Starbucks iPhone app vulnerable, security specialist says

by Ángel González, Seattle Times

starbucks_ccThe mobile app is an increasingly important part of Starbucks’ strategy, accounting for 11 percent of U.S. transactions in the quarter that ended last September.

The Starbucks iPhone app stores customers’ personal data in unencrypted form that leaves it vulnerable to computer-savvy phone thieves, according to a cybersecurity expert whose discovery of the flaw was disclosed this week.

Daniel Wood, a Minneapolis-area computer-security specialist, said he was able to break into the app’s file containing his email address, user name and password. That’s the same file where credit-card information would go, which means it would be exposed if he had entered it, he said in an interview.

Wood on Monday posted his findings about the flaw on a computer-security site, with recommendations to Starbucks security experts on how to fix it.

The personal information was visible in plain text format and wasn’t hard to get to — making it easy prey for hackers with malicious intent who might get ahold of someone’s phone, he said. Wood also said he was able to see a log of information about user location.

“I drink a lot of Starbucks myself,” Wood said, adding that he first found the flaw last November, when tinkering with the application to see if it was secure before putting in his credit-card information.

The mobile app is an increasingly important part of Starbucks’ strategy. It accounted for 11 percent of U.S. transactions in the quarter that ended last September.

A Starbucks spokesman said the company was aware of the report but knew of no impact on customers.

Wood’s discovery, first reported by Computerworld on Wednesday, comes amid heightened concerns about identity theft and credit-card security. Last month criminals broke into Target’s computers, gaining access to credit and debit-card data belonging to tens of millions of people. Hackers also made out with names, mailing addresses and phone numbers for up to 70 million people, Target said last week.

This week, The Associated Press reported that Neiman Marcus was also the target of a cyber-heist.

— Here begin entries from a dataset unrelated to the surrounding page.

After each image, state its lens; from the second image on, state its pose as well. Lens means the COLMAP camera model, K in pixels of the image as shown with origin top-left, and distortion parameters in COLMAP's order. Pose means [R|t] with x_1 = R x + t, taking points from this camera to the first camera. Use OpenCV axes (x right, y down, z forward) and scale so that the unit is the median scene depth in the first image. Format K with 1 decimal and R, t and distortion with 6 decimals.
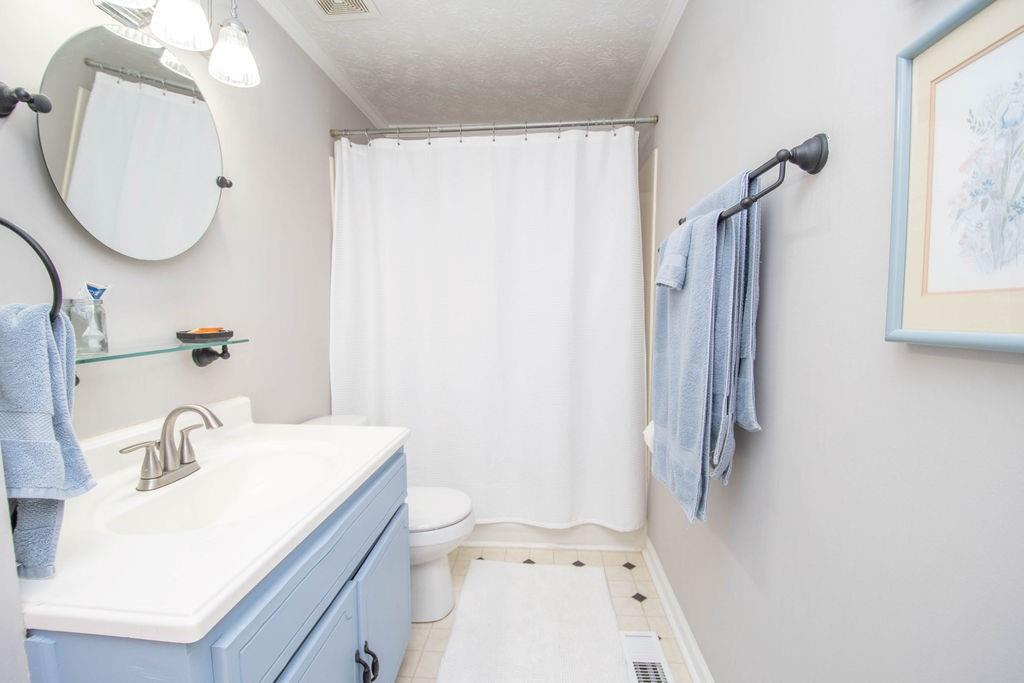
lens RADIAL K [[449.8, 0, 515.1], [0, 449.8, 353.5], [0, 0, 1]] dist [0.014186, -0.020805]
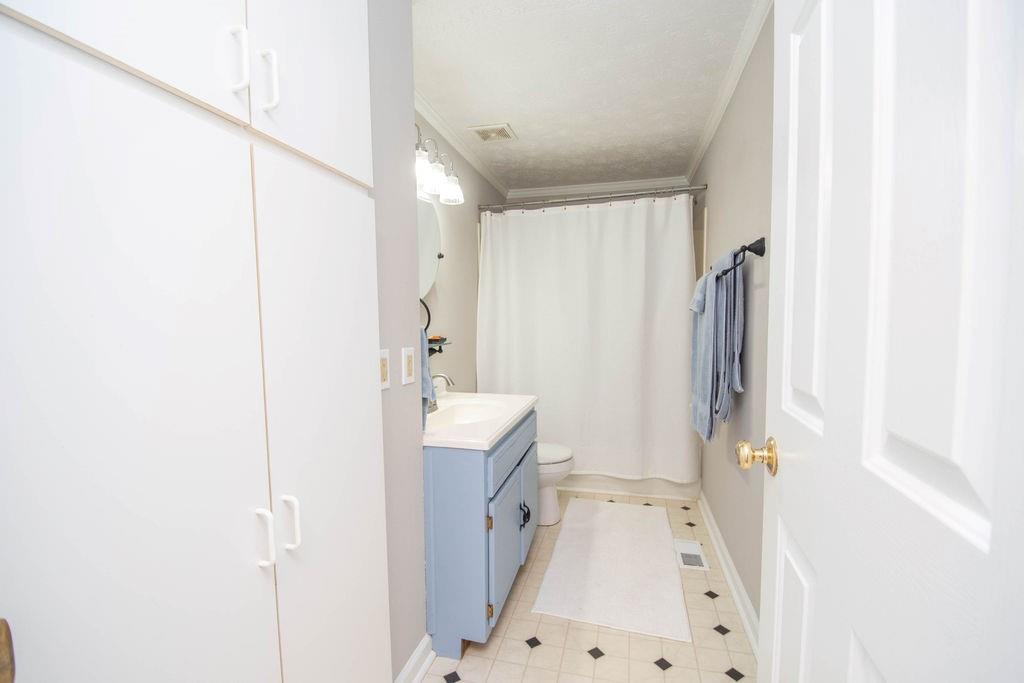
lens RADIAL K [[449.8, 0, 515.1], [0, 449.8, 353.5], [0, 0, 1]] dist [0.014186, -0.020805]
pose [[0.984013, 0.004823, -0.178029, -0.019930], [-0.008409, 0.999777, -0.019391, 0.033563], [0.177896, 0.020578, 0.983834, -0.529174]]
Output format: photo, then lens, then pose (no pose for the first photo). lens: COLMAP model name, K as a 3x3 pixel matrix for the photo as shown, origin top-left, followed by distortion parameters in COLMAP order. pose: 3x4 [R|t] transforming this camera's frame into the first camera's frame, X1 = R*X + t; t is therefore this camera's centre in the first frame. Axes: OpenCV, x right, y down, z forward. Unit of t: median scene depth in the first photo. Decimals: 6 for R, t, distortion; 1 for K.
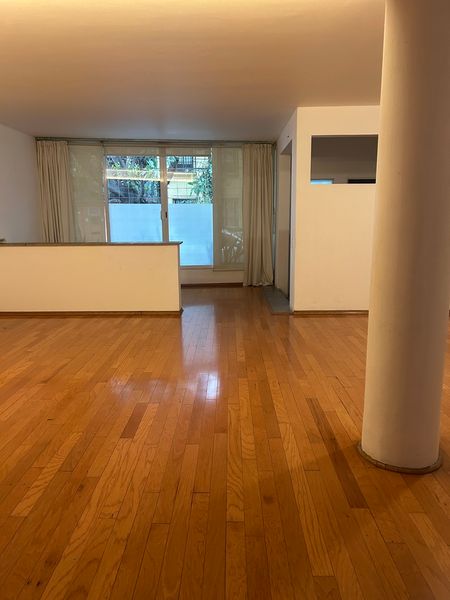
lens RADIAL K [[454.5, 0, 225.0], [0, 454.5, 300.0], [0, 0, 1]] dist [-0.010860, -0.003367]
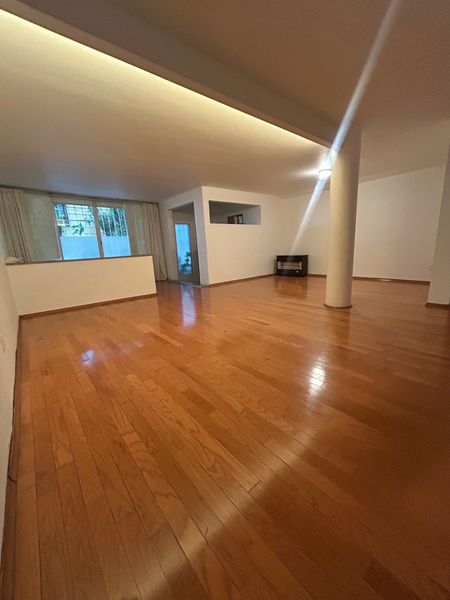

The Seattle coffee giant has “taken steps to safeguard customers’ information and protect against the theoretical vulnerabilities raised in the report, but we are unable to discuss any of the details because we want to protect the integrity of our security measures,” spokesman Zack Hutson said in an email.

“We’re also looking at whether updating the app would add another layer of protection,” he said.

Wood said he only investigated the Starbucks app for Apple’s iOS. Starbucks said the flaw applied only to the iOS app and not to its Android equivalent.

In a message to store managers earlier this month, Chief Executive Howard Schultz said the company’s investments in digital and mobile payment expertise have positioned Starbucks to benefit from consumers’ growing use of online and mobile devices.

Schultz said digital payments helped Starbucks “efficiently handle” more than $1.3 billion in total Starbucks card loads in the U.S. and Canada, a record figure.